[DATA EXCERPTS Boundary: Start]

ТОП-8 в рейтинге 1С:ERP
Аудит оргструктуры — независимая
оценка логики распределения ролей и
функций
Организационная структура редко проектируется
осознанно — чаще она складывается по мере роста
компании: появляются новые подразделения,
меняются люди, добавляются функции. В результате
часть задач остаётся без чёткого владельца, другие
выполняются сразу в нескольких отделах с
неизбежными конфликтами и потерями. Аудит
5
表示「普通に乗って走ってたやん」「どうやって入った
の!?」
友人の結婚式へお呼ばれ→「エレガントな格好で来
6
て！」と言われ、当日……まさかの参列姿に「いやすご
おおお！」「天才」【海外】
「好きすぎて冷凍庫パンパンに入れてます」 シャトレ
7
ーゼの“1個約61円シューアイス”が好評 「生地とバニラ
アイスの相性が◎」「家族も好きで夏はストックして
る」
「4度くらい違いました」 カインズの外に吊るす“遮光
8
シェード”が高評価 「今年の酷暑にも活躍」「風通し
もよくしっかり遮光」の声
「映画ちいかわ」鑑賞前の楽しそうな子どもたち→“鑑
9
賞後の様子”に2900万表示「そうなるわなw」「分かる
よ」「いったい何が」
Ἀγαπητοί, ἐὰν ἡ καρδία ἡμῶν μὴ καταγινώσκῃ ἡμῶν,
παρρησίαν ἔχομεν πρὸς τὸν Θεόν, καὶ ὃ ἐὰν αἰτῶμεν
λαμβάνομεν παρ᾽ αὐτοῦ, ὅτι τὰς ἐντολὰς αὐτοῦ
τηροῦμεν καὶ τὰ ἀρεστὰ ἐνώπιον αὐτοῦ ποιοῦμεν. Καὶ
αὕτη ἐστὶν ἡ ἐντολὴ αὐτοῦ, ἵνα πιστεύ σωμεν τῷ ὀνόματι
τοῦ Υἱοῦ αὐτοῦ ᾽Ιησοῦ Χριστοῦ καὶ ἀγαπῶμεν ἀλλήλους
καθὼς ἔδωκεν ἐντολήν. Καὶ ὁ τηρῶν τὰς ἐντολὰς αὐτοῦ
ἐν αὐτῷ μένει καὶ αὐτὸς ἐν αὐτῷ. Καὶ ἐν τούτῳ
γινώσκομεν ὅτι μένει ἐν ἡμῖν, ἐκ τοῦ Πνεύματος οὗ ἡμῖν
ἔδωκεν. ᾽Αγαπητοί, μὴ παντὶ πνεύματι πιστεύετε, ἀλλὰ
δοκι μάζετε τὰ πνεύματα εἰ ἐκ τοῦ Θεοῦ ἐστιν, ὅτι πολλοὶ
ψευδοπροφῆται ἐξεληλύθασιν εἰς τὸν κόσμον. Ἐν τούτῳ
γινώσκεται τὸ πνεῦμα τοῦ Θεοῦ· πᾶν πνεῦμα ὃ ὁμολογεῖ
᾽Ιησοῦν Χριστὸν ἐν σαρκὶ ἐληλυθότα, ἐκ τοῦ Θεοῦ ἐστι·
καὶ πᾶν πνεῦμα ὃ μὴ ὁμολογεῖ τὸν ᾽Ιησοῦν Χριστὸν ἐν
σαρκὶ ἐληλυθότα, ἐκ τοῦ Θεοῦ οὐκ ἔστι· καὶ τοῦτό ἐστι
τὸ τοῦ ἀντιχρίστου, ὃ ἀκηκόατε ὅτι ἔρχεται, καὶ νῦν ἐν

[DATA EXCERPTS Boundary: End]
[DATA EXCERPTS Boundary: Start]

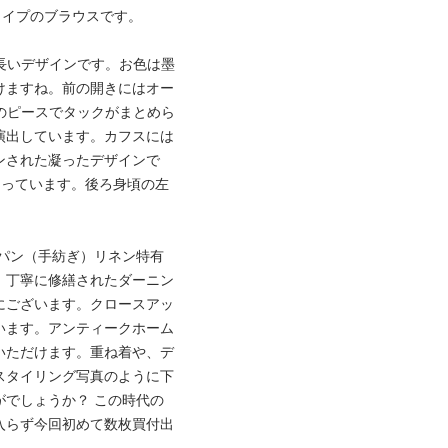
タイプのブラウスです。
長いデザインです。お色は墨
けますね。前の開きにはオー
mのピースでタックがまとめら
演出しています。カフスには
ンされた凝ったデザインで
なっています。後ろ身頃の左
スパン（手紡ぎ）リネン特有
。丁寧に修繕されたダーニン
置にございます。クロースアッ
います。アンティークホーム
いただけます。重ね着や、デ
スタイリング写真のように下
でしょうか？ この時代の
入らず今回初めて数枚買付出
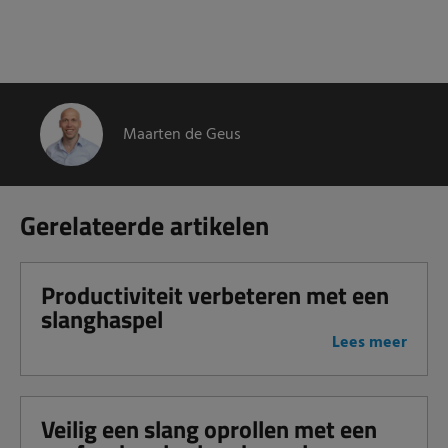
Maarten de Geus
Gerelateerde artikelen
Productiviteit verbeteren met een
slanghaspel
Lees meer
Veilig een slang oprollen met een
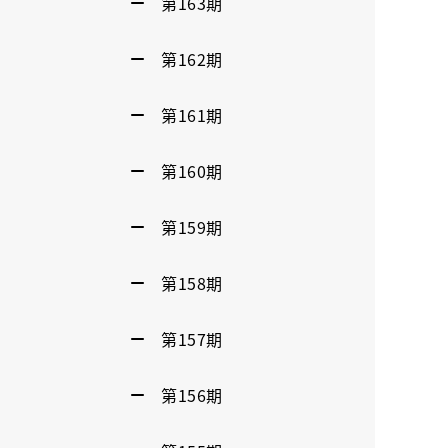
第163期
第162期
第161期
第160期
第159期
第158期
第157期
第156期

[DATA EXCERPTS Boundary: End]
[DATA EXCERPTS Boundary: Start]

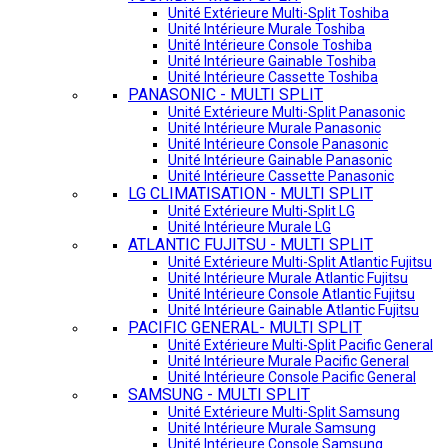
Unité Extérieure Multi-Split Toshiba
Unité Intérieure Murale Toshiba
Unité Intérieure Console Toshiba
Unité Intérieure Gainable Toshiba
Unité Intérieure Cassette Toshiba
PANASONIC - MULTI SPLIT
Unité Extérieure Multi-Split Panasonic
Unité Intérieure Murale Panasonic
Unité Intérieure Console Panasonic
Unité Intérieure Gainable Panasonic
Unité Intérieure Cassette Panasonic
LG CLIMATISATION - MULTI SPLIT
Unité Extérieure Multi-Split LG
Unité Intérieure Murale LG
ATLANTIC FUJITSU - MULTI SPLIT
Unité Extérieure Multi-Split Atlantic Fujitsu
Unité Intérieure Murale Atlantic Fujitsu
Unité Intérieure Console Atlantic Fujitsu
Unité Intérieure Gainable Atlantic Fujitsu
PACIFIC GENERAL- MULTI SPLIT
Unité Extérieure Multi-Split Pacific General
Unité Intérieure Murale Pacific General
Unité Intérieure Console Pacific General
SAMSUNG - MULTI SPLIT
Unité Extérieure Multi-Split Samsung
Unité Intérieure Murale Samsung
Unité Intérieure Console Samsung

[DATA EXCERPTS Boundary: End]

Retype the lines above, starting at the line that contains "ТОП-8 в рейтинге 1С:ERP" and ending at the line that contains "τὸ τοῦ ἀντιχρίστου, ὃ", with both of those lines included.

ТОП-8 в рейтинге 1С:ERP
Аудит оргструктуры — независимая
оценка логики распределения ролей и
функций
Организационная структура редко проектируется
осознанно — чаще она складывается по мере роста
компании: появляются новые подразделения,
меняются люди, добавляются функции. В результате
часть задач остаётся без чёткого владельца, другие
выполняются сразу в нескольких отделах с
неизбежными конфликтами и потерями. Аудит
5
表示「普通に乗って走ってたやん」「どうやって入った
の!?」
友人の結婚式へお呼ばれ→「エレガントな格好で来
6
て！」と言われ、当日……まさかの参列姿に「いやすご
おおお！」「天才」【海外】
「好きすぎて冷凍庫パンパンに入れてます」 シャトレ
7
ーゼの“1個約61円シューアイス”が好評 「生地とバニラ
アイスの相性が◎」「家族も好きで夏はストックして
る」
「4度くらい違いました」 カインズの外に吊るす“遮光
8
シェード”が高評価 「今年の酷暑にも活躍」「風通し
もよくしっかり遮光」の声
「映画ちいかわ」鑑賞前の楽しそうな子どもたち→“鑑
9
賞後の様子”に2900万表示「そうなるわなw」「分かる
よ」「いったい何が」
Ἀγαπητοί, ἐὰν ἡ καρδία ἡμῶν μὴ καταγινώσκῃ ἡμῶν,
παρρησίαν ἔχομεν πρὸς τὸν Θεόν, καὶ ὃ ἐὰν αἰτῶμεν
λαμβάνομεν παρ᾽ αὐτοῦ, ὅτι τὰς ἐντολὰς αὐτοῦ
τηροῦμεν καὶ τὰ ἀρεστὰ ἐνώπιον αὐτοῦ ποιοῦμεν. Καὶ
αὕτη ἐστὶν ἡ ἐντολὴ αὐτοῦ, ἵνα πιστεύ σωμεν τῷ ὀνόματι
τοῦ Υἱοῦ αὐτοῦ ᾽Ιησοῦ Χριστοῦ καὶ ἀγαπῶμεν ἀλλήλους
καθὼς ἔδωκεν ἐντολήν. Καὶ ὁ τηρῶν τὰς ἐντολὰς αὐτοῦ
ἐν αὐτῷ μένει καὶ αὐτὸς ἐν αὐτῷ. Καὶ ἐν τούτῳ
γινώσκομεν ὅτι μένει ἐν ἡμῖν, ἐκ τοῦ Πνεύματος οὗ ἡμῖν
ἔδωκεν. ᾽Αγαπητοί, μὴ παντὶ πνεύματι πιστεύετε, ἀλλὰ
δοκι μάζετε τὰ πνεύματα εἰ ἐκ τοῦ Θεοῦ ἐστιν, ὅτι πολλοὶ
ψευδοπροφῆται ἐξεληλύθασιν εἰς τὸν κόσμον. Ἐν τούτῳ
γινώσκεται τὸ πνεῦμα τοῦ Θεοῦ· πᾶν πνεῦμα ὃ ὁμολογεῖ
᾽Ιησοῦν Χριστὸν ἐν σαρκὶ ἐληλυθότα, ἐκ τοῦ Θεοῦ ἐστι·
καὶ πᾶν πνεῦμα ὃ μὴ ὁμολογεῖ τὸν ᾽Ιησοῦν Χριστὸν ἐν
σαρκὶ ἐληλυθότα, ἐκ τοῦ Θεοῦ οὐκ ἔστι· καὶ τοῦτό ἐστι
τὸ τοῦ ἀντιχρίστου, ὃ ἀκηκόατε ὅτι ἔρχεται, καὶ νῦν ἐν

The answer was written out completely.